PROVIDED INFORMATION
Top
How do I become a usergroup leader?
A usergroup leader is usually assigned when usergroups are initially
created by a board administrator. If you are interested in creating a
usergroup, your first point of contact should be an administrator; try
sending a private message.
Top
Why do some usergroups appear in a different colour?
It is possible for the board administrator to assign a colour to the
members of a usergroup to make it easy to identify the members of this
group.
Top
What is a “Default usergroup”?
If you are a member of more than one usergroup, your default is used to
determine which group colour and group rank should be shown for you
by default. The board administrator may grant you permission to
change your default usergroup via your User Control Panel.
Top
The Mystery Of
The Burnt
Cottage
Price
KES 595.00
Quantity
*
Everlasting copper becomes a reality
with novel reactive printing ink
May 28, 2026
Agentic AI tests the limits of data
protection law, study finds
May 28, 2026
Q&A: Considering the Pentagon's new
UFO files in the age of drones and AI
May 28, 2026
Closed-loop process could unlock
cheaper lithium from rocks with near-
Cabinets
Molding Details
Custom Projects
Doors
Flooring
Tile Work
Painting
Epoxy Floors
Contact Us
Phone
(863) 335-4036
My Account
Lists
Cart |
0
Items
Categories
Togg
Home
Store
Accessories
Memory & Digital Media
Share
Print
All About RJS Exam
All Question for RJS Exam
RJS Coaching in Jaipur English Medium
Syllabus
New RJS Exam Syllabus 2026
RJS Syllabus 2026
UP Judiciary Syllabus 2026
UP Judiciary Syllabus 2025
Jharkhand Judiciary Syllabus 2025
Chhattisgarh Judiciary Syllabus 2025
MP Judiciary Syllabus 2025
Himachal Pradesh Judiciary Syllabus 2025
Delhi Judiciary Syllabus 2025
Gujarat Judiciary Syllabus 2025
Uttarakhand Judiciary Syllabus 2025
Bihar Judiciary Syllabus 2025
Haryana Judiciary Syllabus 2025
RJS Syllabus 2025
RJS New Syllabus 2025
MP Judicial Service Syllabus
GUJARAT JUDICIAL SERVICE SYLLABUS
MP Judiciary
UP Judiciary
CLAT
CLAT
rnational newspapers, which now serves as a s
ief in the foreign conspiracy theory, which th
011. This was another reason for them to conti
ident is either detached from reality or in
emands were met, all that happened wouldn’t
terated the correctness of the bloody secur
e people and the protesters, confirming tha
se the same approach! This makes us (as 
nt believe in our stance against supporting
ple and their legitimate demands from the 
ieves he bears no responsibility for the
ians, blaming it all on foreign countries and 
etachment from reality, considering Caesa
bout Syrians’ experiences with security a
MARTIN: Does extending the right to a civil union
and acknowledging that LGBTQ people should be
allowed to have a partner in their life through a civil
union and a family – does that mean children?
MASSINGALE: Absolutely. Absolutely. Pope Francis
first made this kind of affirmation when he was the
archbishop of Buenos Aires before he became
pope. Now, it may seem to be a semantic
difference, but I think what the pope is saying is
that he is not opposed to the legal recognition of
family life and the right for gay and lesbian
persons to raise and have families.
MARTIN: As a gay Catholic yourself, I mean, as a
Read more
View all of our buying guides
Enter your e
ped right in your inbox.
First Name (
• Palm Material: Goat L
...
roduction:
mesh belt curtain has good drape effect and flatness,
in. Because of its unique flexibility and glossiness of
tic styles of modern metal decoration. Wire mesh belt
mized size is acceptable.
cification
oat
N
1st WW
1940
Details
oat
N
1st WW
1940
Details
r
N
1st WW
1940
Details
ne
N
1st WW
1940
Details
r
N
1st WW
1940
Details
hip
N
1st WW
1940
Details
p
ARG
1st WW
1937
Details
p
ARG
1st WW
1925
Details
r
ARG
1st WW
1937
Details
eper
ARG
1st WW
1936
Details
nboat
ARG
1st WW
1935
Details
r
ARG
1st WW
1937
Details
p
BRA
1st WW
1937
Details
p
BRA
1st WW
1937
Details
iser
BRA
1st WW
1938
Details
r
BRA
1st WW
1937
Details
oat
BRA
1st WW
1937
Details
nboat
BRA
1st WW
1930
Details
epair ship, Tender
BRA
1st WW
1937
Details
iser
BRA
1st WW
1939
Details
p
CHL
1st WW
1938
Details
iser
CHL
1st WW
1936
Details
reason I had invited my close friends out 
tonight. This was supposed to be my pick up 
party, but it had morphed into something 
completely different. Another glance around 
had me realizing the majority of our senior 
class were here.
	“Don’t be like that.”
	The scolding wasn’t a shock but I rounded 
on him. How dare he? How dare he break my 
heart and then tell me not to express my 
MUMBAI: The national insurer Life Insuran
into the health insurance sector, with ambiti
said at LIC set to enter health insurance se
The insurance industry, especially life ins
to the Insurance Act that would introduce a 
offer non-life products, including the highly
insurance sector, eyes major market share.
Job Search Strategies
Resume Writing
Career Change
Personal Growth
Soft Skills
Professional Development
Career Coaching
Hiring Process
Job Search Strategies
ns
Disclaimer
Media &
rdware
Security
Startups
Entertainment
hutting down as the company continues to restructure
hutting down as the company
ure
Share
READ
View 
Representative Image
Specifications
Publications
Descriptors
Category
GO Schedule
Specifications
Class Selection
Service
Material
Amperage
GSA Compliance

INSTRUCTION
Check each line in the records above for the word "MARTIN". Return those that have it.

TASK RESPONSE
MARTIN: Does extending the right to a civil union
MARTIN: As a gay Catholic yourself, I mean, as a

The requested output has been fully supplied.